Why I want to understand it
It is used when proving that a convex function always lies above its tangent line (see p. 5-6 of this example if you want)
What I know
The solution probably has something to do with the definition of the derivative as the limit of a difference quotient:
$$\lim_{\Delta z \to 0} \frac{g(z + \Delta z) - g(z)}{\Delta z} = g'(z)$$
With $z, \Delta z \in \mathbb{R}$, and $g: \mathbb{R} \mapsto \mathbb{R}$
However, I do not understand exactly how (or if) I can use this to arrive at this higher dimensional limit at the top of my question from this definition (or what additional information I need)
Thank you very much!
I'm adding this as an answer so as to not have too many comments.
Thanks for editing your questions several times.
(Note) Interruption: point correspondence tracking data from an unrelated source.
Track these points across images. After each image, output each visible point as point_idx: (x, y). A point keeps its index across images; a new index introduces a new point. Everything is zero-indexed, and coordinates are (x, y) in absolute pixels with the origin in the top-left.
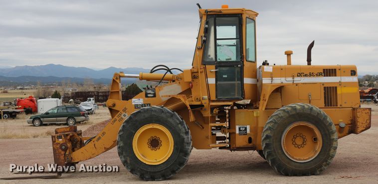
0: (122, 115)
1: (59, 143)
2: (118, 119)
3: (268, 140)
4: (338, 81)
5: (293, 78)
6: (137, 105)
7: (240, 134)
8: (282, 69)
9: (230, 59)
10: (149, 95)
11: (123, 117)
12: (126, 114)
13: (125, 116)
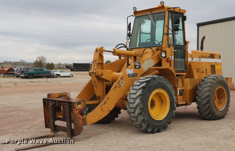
0: (120, 83)
1: (78, 109)
2: (118, 86)
3: (208, 98)
4: (215, 62)
5: (200, 59)
6: (130, 74)
7: (180, 95)
8: (195, 53)
9: (180, 44)
10: (137, 67)
11: (121, 84)
12: (123, 82)
13: (122, 83)
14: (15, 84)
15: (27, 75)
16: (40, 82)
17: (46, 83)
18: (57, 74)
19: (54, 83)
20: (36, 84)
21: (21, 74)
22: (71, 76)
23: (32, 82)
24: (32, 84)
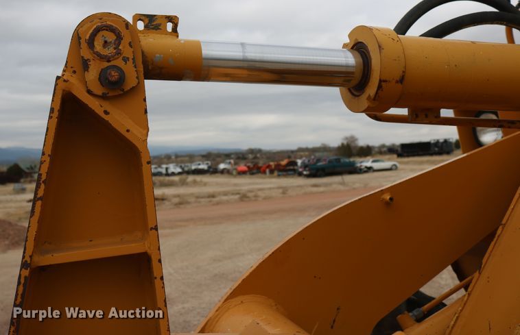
14: (285, 190)
15: (314, 172)
16: (331, 184)
17: (341, 188)
18: (366, 167)
19: (357, 185)
20: (321, 189)
21: (305, 170)
22: (394, 167)
23: (315, 186)
24: (315, 189)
It now (as far as I can tell) makes perfect mathematical sense, although there is still a missing link: you did not give a definition of the gradient.
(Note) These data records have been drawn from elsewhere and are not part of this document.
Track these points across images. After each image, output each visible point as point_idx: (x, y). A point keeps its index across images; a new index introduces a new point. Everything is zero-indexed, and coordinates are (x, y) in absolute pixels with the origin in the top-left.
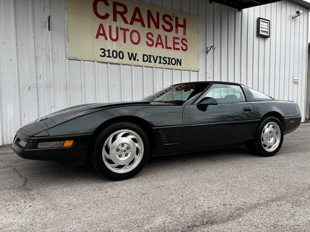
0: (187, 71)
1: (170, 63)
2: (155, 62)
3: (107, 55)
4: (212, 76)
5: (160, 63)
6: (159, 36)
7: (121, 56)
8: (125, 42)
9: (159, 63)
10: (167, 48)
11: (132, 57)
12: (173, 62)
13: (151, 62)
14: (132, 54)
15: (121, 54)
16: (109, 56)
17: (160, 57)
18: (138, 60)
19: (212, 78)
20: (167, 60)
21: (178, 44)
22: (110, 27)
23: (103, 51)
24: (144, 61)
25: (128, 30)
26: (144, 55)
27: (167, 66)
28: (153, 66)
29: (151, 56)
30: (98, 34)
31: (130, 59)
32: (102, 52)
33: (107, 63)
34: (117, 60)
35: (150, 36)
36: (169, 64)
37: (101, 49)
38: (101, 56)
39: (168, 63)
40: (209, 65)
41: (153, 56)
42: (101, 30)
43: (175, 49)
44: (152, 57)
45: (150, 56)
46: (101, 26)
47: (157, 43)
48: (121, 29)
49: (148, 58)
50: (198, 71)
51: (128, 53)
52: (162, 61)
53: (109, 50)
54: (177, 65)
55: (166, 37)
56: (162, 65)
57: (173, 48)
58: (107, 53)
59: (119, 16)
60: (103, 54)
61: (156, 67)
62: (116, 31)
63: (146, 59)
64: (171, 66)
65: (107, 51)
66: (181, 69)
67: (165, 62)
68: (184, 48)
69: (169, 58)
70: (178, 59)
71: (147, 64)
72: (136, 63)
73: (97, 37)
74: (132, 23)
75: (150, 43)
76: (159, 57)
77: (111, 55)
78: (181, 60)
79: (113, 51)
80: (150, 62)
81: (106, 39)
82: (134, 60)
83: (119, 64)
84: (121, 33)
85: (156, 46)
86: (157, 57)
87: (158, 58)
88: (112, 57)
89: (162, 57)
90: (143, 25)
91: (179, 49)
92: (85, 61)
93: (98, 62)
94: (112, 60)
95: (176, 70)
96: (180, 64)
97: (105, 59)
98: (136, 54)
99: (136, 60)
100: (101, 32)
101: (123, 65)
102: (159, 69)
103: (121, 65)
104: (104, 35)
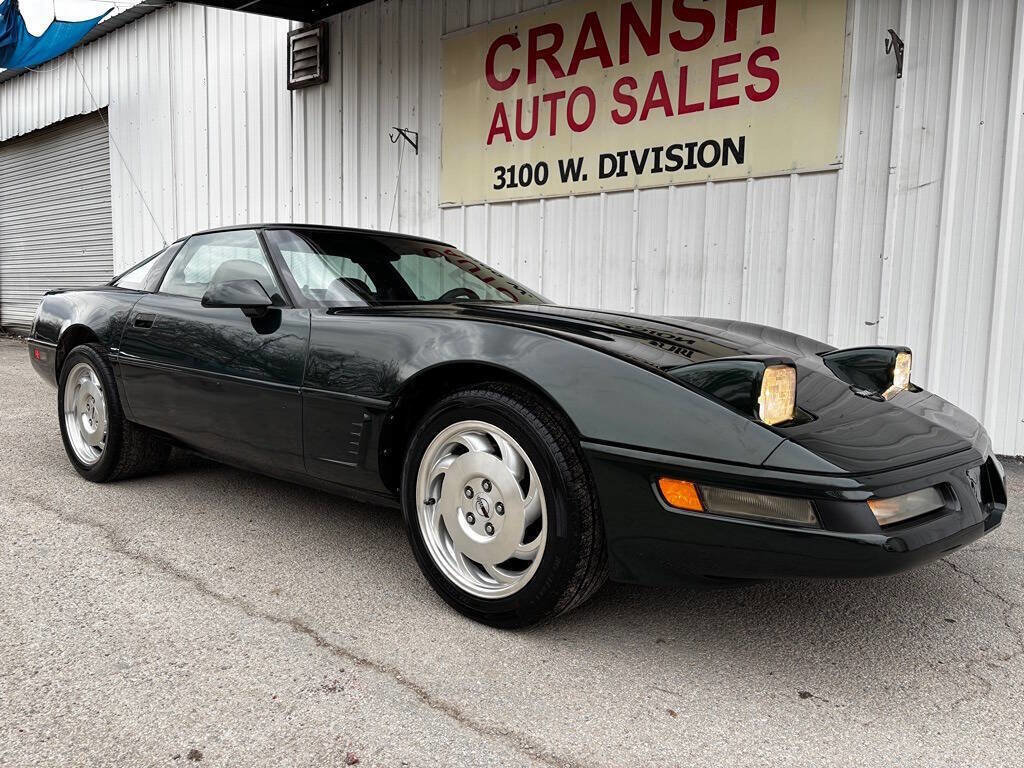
0: (773, 179)
1: (696, 161)
2: (639, 169)
3: (508, 182)
4: (935, 176)
5: (657, 169)
6: (659, 78)
7: (541, 177)
8: (553, 133)
9: (653, 171)
10: (685, 109)
11: (571, 171)
12: (709, 154)
13: (626, 174)
14: (571, 162)
15: (542, 169)
16: (513, 185)
17: (657, 151)
18: (585, 178)
19: (933, 188)
20: (684, 154)
21: (733, 79)
22: (520, 103)
23: (499, 173)
24: (602, 175)
25: (562, 94)
26: (603, 157)
27: (683, 175)
28: (631, 187)
29: (626, 153)
30: (494, 131)
31: (564, 179)
32: (499, 177)
33: (509, 203)
34: (533, 190)
35: (625, 90)
36: (691, 166)
37: (496, 170)
38: (496, 187)
39: (685, 163)
41: (633, 153)
42: (500, 119)
43: (716, 103)
44: (628, 159)
45: (622, 155)
46: (500, 109)
47: (650, 104)
48: (546, 98)
49: (614, 164)
50: (836, 171)
51: (561, 162)
52: (664, 161)
53: (514, 166)
54: (725, 163)
55: (684, 71)
56: (664, 177)
57: (707, 106)
58: (507, 176)
59: (541, 64)
60: (499, 182)
61: (641, 185)
62: (531, 109)
63: (607, 169)
64: (700, 172)
65: (509, 170)
66: (743, 175)
67: (673, 164)
68: (762, 85)
69: (691, 146)
70: (728, 143)
71: (614, 182)
72: (579, 186)
73: (489, 142)
74: (573, 70)
75: (624, 110)
76: (654, 150)
77: (517, 181)
78: (742, 140)
79: (522, 169)
80: (623, 173)
81: (509, 139)
82: (576, 178)
83: (539, 200)
84: (545, 108)
85: (644, 117)
86: (646, 151)
87: (651, 156)
88: (519, 184)
89: (665, 149)
90: (607, 62)
91: (734, 101)
92: (467, 206)
93: (491, 204)
94: (520, 192)
95: (724, 185)
96: (740, 159)
97: (507, 193)
98: (581, 160)
99: (581, 177)
100: (500, 124)
101: (546, 199)
102: (654, 191)
103: (542, 201)
104: (505, 130)
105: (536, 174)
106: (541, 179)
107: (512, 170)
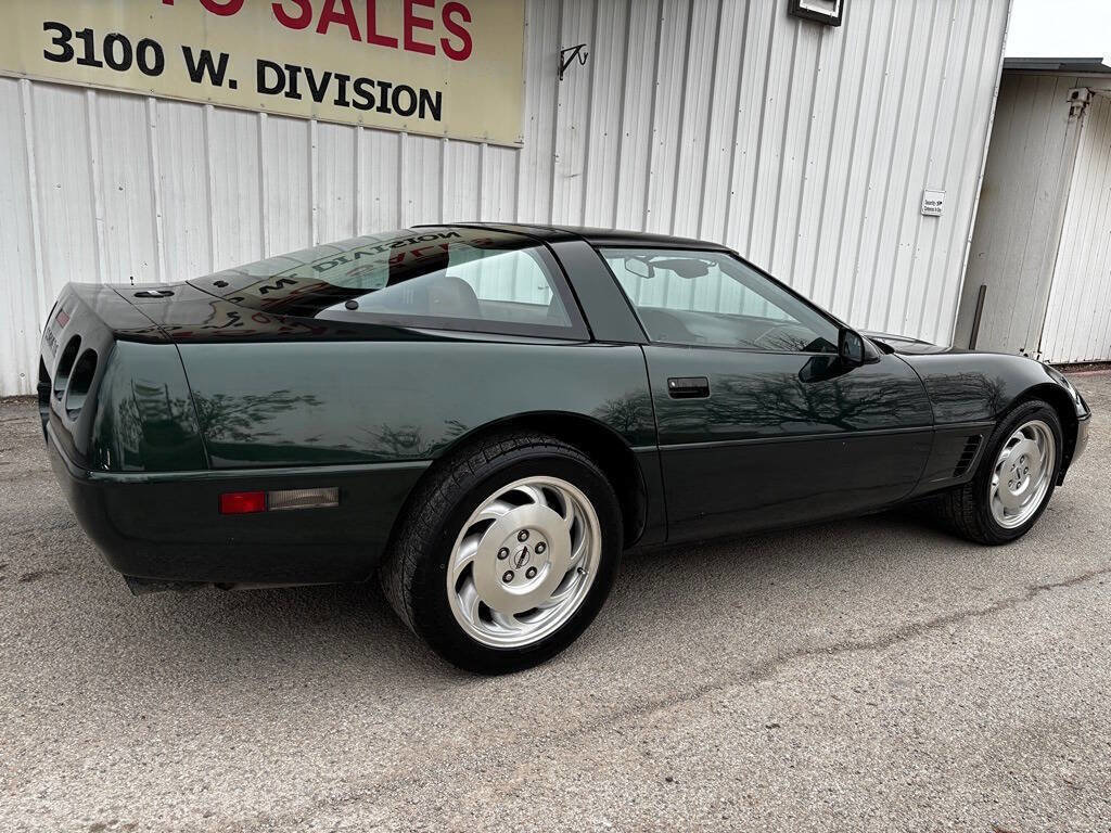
0: (466, 145)
1: (390, 105)
2: (318, 96)
3: (80, 53)
4: (580, 170)
5: (341, 101)
7: (151, 62)
9: (336, 103)
10: (374, 38)
11: (207, 67)
12: (405, 101)
13: (299, 97)
14: (206, 56)
15: (150, 51)
16: (89, 60)
17: (342, 79)
18: (233, 84)
19: (579, 178)
20: (376, 92)
21: (428, 24)
23: (58, 34)
24: (262, 88)
26: (262, 65)
27: (372, 116)
28: (307, 113)
29: (299, 69)
31: (196, 76)
32: (55, 41)
33: (82, 89)
34: (132, 78)
36: (383, 108)
37: (48, 26)
38: (48, 55)
39: (378, 103)
40: (569, 124)
41: (309, 72)
43: (411, 46)
44: (302, 77)
45: (294, 70)
47: (329, 16)
49: (282, 80)
50: (516, 149)
51: (187, 51)
52: (351, 94)
53: (92, 31)
54: (422, 115)
56: (350, 114)
57: (401, 43)
58: (78, 46)
60: (59, 50)
61: (321, 116)
63: (270, 83)
64: (392, 119)
65: (79, 35)
66: (440, 133)
67: (363, 101)
68: (457, 44)
69: (385, 86)
70: (424, 93)
71: (280, 102)
72: (223, 93)
75: (293, 10)
76: (337, 76)
77: (99, 56)
78: (439, 95)
79: (110, 40)
80: (293, 94)
82: (217, 80)
83: (144, 97)
85: (322, 29)
86: (327, 76)
87: (334, 84)
88: (105, 63)
89: (353, 80)
91: (430, 50)
94: (105, 76)
95: (418, 139)
96: (437, 116)
97: (72, 71)
98: (225, 57)
99: (226, 82)
102: (336, 126)
103: (151, 100)
105: (139, 55)
106: (150, 66)
107: (86, 36)
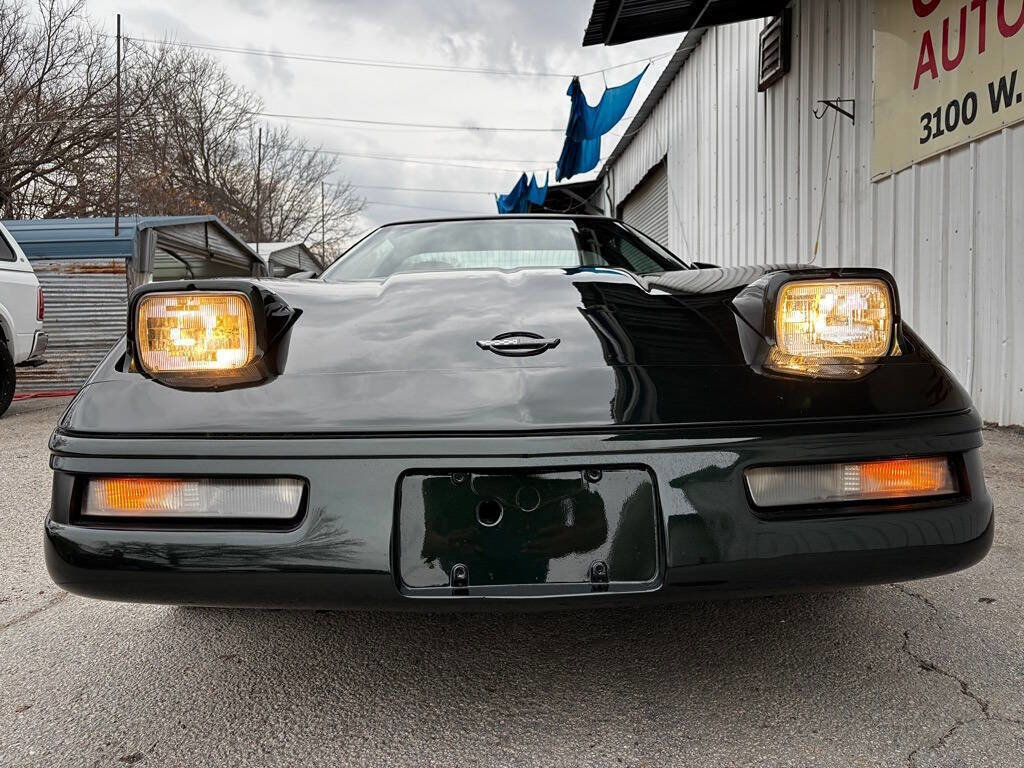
3: (934, 131)
7: (970, 113)
8: (982, 49)
11: (1003, 94)
14: (1003, 81)
15: (970, 101)
16: (938, 132)
18: (1019, 98)
22: (946, 22)
23: (926, 122)
30: (921, 69)
31: (995, 107)
32: (925, 127)
34: (962, 133)
37: (922, 119)
38: (922, 141)
42: (926, 51)
46: (927, 40)
51: (991, 86)
53: (940, 108)
58: (933, 123)
60: (926, 134)
62: (958, 25)
65: (934, 115)
72: (1012, 112)
73: (916, 86)
77: (943, 126)
79: (948, 109)
81: (935, 75)
82: (1008, 103)
84: (973, 20)
88: (946, 130)
92: (898, 173)
93: (920, 163)
94: (949, 140)
97: (936, 145)
98: (1014, 74)
99: (1014, 99)
100: (926, 59)
101: (978, 141)
103: (972, 145)
104: (931, 66)
105: (963, 111)
106: (969, 116)
107: (938, 114)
I know I'm being very annoying, but there is a reason for that: the expression of the gradient in your question can actually itself be taken as a definition of the gradient. This is called the Gâteaux derivative of a function (see https://en.wikipedia.org/wiki/Gateaux_derivative).
Any answer to you question needs to know what definition you are considering, of course.
Best,
EDIT :
Thanks for adding the gradient definition. Note that your definition can be rephrased as : $$ (\nabla f)_i(x) = \nabla ^T f(x)\cdot e_i = \frac{\partial f}{\partial x_i}(x) = \frac{d}{dt} f(x+t*e_i) = \lim_{t->0} \frac{f(x+t*e_i) - f(x)}{t} $$ Where $(e_i)$ is the base in which you defined the coordinates.
So that at list when $y-x$ is one of the basis vectors, you have your answer. Now if you write $ z = y-x = \sum z_i* e_i$, and use the chain rule, you will get your result.